By The Maritime Executive 2017-09-26 19:37:43

North Korea released a video over the weekend depicting missile attacks on U.S. aircraft and warships, including the USS Carl Vinson. It is not the only missile threat that U.S. President Donald Trump is dealing with at present, as video footage of an Iranian missile launch is also now making world headlines.

On Sunday, two U.S. Air Force B-1B Lancer bombers flew off the coast of North Korea. They flew further north of the Demilitarised Zone that divides the Korean Peninsula than any U.S. military aircraft in the 21st century, according to the Pentagon.

The North Korean video footage, released shortly afterwards, shows USS Carl Vinson engulfed in flames after the missile strike, with subtitles stating, “Should F-35, B-1B or the Carl Vinson lead the U.S. attack, they will head to the grave in that order.”

North Korea is facing increasingly stringent sanctions for its nuclear weapon and missile development program, and its video describes Trump as a “mad man.” Trump had referred to North Korean leader Kim Jong-un as the “Little Rocket Man.” 
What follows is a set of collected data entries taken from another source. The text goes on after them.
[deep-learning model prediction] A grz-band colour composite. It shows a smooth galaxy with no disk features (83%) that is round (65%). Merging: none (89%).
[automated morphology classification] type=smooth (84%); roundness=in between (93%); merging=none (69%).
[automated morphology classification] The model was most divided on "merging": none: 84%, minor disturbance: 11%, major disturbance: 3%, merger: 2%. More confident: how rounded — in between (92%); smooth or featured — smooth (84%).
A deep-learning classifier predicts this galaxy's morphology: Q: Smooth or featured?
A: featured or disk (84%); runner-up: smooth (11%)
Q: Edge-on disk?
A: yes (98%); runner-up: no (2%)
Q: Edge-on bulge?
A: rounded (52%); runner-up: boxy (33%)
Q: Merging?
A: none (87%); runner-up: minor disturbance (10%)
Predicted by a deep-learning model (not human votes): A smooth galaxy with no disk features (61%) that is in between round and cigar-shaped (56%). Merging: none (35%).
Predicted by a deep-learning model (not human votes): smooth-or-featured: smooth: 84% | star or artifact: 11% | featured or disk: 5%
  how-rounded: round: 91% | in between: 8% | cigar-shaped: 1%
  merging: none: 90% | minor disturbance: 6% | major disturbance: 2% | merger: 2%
North Korea's foreign minister has claimed that Trump declared war via Twitter. Ri Yong-ho said: “The whole world should clearly remember it was the U.S. who first declared war on our country.” He refers to one of Trump's tweets on Sunday that warned that the regime’s leaders “won’t be around much longer.”

In his U.N. General Assembly address Trump warned that if the U.S. and its allies were attacked, he would “totally destroy” North Korea. However, the U.S. has denied any suggestion it has declared war on North Korea. Spokesperson Katina Adams, said: “We continue to seek a peaceful denuclearization of the Korean peninsula. No nation has the right to fire on other nations’ aircraft or ships in international airspace or waters.”
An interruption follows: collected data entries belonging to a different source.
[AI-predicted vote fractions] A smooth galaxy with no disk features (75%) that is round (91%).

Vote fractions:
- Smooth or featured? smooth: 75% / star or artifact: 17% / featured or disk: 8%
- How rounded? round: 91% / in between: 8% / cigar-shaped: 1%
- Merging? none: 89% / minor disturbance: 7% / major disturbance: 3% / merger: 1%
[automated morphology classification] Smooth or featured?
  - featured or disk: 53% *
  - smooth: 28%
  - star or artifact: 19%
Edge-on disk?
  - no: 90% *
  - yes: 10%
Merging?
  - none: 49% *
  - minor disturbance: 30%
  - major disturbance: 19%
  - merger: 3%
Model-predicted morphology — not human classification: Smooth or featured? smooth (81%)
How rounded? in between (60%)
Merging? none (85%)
Meanwhile, on Saturday, Iran claimed to have tested a new medium-range missile capable of reaching Israel. The move came several days after Trump's maiden speech to the U.N. General Assembly where he called Iran a “reckless regime” that “speaks openly of mass murder, vowing death to America, destruction to Israel and ruin for many leaders and nations.”

U.S. officials have now reportedly said that Iran’s missile test was a fake and that the video of the launch was old footage. Like North Korea, Iran is also subject to sanctions for its nuclear development program. The video was released after Trump said that the Iran nuclear agreement reached by his predecessor was an “embarrassment.” 

Trump has also tweeted that he believes Iran is working with North Korea.

Iran and North Korea have cooperated in the past. During the war between Iran and Iraq in the 1980s, Iran imported missiles from North Korea. However, spokesman for Iran's foreign ministry, Bahram Ghasemi, said that the suggestions that his country was working with North Korea on missile development were nonsense. Ghasemi said there were “no similarities nor resemblance” with Iran's actions and those of North Korea.

Iran has conducted over 20 ballistic missile tests since 2015. North Korea has conducted as many this year.